What most people didn't think was sensible was opening yourself and your loved ones up to wild animal attacks, or cutting yourself off from civilisation to the extent that you were placing your life in danger. Society is there for a reason, and it's not the Middle Ages anymore, but try telling that to Skip, a maniac under the apparently convincing guise of a reasonable man who persuades everyone that heading off to the middle of nowhere with no safety net is a simply wonderful idea. Obviously there would not be much of a movie if it all went swimmingly, but taking its cue from other Disney productions, namely their nature documentaries, the animal footage featured genuine aggression.

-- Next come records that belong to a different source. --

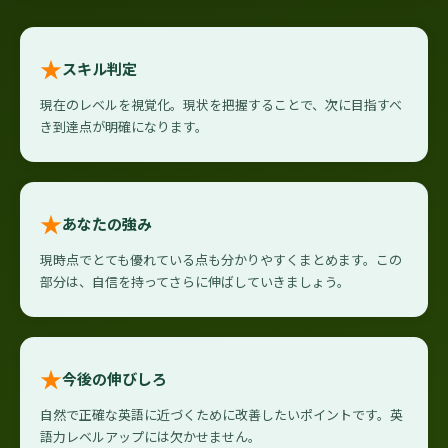
★
スキル判定
現在のレベルを視覚化。現状を把握することで、次に目指すべ
き到達点が明確になります。
★
あなたの強み
現時点でとても優れている点も分かりやすくまとめます。この
部分は、自信を持ってさらに伸ばしていきましょう。
★
今後の伸びしろ
自然で正確な英語に近づくために改善したいポイントです。英
語力レベルアップには欠かせません。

Crust the dog (Crust?) in particular attacked every beast, no matter how big, that crossed his path, and since the two kids were forever getting into difficulty from the wildlife that meant the mutt bared its fangs and launched itself at anything on four legs. That included the mule belonging to chuntering old mountain geezer Boomer (George 'Buck' Flower), who surely should have swapped names with the pooch, which it chases away in a running joke yet the scenes where it tussles for real with grown bears, cougars and wolves were not especially amusing, and looked more like director Stewart Raffill would have been quite at home including cockfights and bear-baiting if it had meant he could have featured even more action. There were friendly bruins, like the two cubs the Robinsons adopt or the hungry full-grown example, but one was not.
Scenes where Jenny is chased by this terror were supposed to be suspenseful, but came across more unpleasant, not to mention the fact the actress looked absolutely petrified and not in a "what a good performance" way either (she never made another film). The climax saw the character on the brink of death while the evil bear smashes its way into their cabin and resembled revenge of nature horrors like Claws or Grizzly more than they did some anodyne family yarn, which left the actual conclusion all the more baffling (though this was a hit and spawned two more sequels, as well as Logan and Raffill reteaming on The Sea Gypsies, a shipwreck tale along similar lines). Meanwhile each member of the lunatic family, who have no apparent experience in existing in the wilderness that you can see despite the father's aptitude with fishing, has been variously injured either physically or psychologically by their new home. It may have been intended as a heartwarming endorsement of the family unit, but unintentionally alarming was what it was. Music by Gene Kauer and Douglas Lackey (with gloopy country songs).